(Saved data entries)
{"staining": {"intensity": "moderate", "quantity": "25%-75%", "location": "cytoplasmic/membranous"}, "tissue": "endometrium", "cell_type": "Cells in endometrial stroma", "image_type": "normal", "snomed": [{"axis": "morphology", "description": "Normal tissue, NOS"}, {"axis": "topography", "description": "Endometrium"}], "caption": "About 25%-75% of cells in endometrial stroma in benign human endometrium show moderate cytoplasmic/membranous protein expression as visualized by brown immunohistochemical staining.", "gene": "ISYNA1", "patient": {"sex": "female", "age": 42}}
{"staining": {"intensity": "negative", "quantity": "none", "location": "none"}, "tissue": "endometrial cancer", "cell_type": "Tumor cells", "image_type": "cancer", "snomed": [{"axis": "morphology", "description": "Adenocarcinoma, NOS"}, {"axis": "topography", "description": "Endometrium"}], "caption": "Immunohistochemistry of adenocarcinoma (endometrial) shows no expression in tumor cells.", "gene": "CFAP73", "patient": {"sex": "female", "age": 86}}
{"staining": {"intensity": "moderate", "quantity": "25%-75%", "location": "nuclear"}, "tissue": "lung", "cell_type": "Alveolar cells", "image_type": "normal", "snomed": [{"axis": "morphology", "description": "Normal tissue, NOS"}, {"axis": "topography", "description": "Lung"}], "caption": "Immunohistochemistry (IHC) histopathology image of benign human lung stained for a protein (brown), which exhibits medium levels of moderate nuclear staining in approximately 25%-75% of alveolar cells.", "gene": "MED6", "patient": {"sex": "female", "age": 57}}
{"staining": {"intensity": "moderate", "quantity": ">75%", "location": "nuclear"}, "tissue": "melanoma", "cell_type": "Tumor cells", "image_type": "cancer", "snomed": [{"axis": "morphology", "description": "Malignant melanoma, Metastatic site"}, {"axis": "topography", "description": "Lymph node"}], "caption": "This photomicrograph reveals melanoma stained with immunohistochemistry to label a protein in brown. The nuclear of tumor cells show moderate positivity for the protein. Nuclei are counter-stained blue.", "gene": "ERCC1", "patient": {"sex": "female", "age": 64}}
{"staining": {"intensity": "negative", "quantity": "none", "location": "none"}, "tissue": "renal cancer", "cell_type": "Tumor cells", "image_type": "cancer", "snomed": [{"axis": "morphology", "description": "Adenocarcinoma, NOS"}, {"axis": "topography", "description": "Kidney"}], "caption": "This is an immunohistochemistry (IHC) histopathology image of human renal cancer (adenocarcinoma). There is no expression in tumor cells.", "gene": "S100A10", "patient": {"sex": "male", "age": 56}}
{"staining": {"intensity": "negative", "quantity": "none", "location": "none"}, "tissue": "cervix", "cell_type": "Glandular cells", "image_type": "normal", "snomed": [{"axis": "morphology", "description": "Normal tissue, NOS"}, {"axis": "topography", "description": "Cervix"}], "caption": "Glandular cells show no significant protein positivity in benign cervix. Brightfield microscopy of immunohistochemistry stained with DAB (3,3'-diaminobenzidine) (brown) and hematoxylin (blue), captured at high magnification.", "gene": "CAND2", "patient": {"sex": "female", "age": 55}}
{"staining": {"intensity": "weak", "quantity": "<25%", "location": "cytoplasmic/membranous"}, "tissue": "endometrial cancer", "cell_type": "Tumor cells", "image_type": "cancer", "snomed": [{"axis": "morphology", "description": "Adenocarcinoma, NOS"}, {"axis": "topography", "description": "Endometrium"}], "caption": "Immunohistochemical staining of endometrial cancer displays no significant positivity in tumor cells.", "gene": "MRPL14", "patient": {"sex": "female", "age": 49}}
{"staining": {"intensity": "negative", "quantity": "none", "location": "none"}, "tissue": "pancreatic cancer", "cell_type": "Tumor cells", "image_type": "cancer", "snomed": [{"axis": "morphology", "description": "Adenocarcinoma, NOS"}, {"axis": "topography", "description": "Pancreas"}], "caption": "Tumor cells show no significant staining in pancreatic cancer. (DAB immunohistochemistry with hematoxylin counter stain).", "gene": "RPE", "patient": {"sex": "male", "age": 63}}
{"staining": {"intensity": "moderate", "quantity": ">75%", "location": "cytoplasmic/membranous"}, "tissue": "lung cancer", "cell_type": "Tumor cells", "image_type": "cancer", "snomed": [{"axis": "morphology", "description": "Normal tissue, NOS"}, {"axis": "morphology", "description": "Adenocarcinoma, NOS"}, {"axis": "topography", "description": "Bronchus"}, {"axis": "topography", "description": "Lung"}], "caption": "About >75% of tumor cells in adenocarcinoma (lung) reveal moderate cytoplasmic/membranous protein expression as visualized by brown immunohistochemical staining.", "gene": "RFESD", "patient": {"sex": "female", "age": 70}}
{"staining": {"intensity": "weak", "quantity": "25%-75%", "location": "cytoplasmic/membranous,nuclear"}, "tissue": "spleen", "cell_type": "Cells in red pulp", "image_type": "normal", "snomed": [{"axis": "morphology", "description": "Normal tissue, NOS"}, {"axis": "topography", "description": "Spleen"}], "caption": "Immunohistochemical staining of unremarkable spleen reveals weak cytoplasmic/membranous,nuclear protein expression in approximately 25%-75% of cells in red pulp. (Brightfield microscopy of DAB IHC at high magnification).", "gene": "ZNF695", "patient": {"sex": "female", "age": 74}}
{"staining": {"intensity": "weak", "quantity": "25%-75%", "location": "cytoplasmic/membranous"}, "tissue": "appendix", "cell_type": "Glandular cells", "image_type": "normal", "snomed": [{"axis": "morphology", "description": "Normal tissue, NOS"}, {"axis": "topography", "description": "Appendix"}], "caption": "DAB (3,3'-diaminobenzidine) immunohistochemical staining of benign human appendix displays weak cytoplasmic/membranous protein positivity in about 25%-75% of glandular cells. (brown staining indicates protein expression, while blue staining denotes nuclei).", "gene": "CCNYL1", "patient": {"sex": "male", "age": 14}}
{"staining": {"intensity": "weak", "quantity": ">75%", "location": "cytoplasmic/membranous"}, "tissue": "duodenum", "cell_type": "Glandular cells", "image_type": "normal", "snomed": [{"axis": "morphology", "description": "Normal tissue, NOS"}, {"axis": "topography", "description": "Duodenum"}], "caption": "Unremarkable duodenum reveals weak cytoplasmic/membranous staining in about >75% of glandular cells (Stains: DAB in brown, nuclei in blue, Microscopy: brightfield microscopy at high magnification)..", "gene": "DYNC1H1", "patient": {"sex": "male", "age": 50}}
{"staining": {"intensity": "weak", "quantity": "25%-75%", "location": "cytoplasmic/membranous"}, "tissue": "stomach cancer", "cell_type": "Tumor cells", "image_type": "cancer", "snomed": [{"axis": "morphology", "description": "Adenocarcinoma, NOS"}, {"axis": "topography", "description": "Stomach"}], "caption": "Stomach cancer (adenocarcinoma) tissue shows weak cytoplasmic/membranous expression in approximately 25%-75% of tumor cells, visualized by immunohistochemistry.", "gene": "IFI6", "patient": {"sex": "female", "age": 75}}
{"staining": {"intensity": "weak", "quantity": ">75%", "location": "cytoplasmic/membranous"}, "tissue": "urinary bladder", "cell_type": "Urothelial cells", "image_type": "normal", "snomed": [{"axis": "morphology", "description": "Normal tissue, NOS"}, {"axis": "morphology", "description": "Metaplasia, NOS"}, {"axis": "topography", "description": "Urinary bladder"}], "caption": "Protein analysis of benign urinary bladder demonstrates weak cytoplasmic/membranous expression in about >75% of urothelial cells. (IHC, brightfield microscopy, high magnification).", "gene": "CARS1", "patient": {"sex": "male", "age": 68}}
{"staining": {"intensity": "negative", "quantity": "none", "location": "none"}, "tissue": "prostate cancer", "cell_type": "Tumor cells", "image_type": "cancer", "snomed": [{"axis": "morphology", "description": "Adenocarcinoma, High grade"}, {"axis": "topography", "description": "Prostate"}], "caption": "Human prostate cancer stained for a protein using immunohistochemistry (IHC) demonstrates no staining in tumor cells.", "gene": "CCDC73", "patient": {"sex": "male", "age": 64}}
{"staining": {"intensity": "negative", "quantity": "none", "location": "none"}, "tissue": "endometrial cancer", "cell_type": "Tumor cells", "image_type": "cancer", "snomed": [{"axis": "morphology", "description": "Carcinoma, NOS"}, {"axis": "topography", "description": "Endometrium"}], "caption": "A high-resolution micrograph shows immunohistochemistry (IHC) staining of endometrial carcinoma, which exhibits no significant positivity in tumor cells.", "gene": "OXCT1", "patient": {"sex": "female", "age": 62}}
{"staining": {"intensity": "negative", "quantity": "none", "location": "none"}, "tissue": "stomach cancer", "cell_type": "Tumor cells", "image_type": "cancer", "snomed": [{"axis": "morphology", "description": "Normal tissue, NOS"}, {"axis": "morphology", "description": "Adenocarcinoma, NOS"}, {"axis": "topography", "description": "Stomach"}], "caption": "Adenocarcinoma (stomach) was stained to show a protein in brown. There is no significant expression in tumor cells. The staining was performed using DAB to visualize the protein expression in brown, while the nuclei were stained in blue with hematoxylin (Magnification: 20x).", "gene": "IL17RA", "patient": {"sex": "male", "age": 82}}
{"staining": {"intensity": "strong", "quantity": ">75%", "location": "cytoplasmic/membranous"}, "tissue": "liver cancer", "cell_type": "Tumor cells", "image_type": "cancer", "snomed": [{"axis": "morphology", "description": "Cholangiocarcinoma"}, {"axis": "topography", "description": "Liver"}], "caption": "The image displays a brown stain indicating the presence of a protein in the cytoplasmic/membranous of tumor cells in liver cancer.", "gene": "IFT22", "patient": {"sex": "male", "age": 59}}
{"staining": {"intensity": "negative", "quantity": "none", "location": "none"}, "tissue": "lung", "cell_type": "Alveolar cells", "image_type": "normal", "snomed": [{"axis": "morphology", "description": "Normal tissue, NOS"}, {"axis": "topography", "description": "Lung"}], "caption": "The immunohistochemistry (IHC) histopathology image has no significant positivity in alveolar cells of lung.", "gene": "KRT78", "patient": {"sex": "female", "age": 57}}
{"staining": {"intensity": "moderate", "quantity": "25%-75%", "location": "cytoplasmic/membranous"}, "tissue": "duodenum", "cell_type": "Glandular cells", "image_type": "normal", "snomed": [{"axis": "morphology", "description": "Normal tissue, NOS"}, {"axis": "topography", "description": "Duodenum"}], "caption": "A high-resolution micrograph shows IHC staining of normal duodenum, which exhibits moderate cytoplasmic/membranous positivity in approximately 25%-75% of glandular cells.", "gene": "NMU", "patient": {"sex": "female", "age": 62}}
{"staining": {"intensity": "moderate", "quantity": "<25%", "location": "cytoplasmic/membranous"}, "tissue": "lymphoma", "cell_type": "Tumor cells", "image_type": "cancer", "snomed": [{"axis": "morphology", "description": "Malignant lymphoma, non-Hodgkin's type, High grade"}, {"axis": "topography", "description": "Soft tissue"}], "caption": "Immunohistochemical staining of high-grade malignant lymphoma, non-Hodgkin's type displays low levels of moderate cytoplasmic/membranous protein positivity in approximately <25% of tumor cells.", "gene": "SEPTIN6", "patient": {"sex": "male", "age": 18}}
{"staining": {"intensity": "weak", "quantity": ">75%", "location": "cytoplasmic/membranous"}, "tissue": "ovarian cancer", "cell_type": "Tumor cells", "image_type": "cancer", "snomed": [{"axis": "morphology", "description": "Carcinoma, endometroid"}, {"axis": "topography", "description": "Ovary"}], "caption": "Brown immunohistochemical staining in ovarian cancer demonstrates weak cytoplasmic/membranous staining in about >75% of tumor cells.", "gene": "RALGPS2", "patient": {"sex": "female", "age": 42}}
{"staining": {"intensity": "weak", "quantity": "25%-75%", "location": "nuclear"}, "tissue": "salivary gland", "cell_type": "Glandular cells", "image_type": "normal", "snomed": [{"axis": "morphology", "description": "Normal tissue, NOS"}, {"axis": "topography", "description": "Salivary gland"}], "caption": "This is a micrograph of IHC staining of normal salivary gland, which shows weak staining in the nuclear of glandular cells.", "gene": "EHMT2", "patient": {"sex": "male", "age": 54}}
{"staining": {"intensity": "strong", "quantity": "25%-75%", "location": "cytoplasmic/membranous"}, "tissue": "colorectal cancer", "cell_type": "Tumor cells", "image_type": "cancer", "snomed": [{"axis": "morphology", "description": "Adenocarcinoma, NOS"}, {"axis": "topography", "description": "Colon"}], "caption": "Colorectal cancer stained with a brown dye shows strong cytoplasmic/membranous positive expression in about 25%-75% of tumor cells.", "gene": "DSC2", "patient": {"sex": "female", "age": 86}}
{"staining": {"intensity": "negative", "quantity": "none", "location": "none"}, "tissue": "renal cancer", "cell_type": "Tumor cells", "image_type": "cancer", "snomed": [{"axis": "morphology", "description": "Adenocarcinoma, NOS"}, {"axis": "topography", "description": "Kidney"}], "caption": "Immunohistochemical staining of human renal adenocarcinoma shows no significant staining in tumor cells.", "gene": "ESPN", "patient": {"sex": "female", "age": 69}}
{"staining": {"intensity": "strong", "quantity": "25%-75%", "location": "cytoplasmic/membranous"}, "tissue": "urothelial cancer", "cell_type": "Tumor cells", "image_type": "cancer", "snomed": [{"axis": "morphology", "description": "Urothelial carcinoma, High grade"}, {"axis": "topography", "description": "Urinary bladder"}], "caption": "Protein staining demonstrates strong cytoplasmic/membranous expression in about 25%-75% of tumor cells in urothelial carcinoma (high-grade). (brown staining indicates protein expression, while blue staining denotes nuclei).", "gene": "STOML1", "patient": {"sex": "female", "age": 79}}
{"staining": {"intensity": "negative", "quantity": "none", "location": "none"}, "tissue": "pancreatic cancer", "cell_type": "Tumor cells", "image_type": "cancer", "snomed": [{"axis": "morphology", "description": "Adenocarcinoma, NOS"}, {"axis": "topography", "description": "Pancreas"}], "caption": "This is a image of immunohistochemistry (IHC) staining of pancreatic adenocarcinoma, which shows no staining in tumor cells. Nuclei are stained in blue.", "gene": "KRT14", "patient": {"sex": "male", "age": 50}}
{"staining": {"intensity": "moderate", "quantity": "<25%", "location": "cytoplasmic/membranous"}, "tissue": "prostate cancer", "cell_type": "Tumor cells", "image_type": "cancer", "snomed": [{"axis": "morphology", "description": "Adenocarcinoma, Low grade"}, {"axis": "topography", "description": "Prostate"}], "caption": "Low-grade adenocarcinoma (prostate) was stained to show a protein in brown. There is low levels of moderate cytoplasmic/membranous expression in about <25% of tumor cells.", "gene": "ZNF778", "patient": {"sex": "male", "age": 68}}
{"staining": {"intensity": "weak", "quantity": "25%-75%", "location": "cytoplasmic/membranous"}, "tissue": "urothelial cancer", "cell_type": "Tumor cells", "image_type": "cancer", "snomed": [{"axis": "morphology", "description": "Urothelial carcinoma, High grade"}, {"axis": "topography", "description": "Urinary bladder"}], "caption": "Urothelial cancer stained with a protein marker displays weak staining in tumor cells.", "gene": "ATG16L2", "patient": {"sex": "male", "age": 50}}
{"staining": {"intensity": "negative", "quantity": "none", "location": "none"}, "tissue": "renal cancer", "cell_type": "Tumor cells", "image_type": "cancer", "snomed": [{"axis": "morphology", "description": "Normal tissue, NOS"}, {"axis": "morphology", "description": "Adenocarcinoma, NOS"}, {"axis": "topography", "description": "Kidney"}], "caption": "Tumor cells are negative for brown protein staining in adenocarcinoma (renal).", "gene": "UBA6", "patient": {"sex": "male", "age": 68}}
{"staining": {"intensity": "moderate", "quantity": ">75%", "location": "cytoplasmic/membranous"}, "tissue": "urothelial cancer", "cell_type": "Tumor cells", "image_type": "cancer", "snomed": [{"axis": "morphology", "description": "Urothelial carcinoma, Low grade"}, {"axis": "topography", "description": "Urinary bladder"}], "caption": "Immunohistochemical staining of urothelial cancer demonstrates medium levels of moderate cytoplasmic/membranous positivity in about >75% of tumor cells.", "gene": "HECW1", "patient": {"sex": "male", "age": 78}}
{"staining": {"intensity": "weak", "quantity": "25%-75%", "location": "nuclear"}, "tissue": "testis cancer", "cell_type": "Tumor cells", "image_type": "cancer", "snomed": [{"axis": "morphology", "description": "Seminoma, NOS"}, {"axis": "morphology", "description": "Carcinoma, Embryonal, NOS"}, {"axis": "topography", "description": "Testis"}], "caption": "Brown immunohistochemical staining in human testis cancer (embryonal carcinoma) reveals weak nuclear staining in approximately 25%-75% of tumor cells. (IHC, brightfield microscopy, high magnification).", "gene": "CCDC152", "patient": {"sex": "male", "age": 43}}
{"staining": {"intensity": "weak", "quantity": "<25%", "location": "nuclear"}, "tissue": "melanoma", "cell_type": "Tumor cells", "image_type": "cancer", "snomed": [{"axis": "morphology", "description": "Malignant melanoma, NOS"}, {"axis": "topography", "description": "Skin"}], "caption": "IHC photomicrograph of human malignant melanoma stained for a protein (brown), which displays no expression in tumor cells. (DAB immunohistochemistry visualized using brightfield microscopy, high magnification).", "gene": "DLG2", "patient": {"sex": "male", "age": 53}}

▸ Task goal
Those lines above that contain the string "Duodenum" should be returned.

▸ Answer box
{"staining": {"intensity": "weak", "quantity": ">75%", "location": "cytoplasmic/membranous"}, "tissue": "duodenum", "cell_type": "Glandular cells", "image_type": "normal", "snomed": [{"axis": "morphology", "description": "Normal tissue, NOS"}, {"axis": "topography", "description": "Duodenum"}], "caption": "Unremarkable duodenum reveals weak cytoplasmic/membranous staining in about >75% of glandular cells (Stains: DAB in brown, nuclei in blue, Microscopy: brightfield microscopy at high magnification)..", "gene": "DYNC1H1", "patient": {"sex": "male", "age": 50}}
{"staining": {"intensity": "moderate", "quantity": "25%-75%", "location": "cytoplasmic/membranous"}, "tissue": "duodenum", "cell_type": "Glandular cells", "image_type": "normal", "snomed": [{"axis": "morphology", "description": "Normal tissue, NOS"}, {"axis": "topography", "description": "Duodenum"}], "caption": "A high-resolution micrograph shows IHC staining of normal duodenum, which exhibits moderate cytoplasmic/membranous positivity in approximately 25%-75% of glandular cells.", "gene": "NMU", "patient": {"sex": "female", "age": 62}}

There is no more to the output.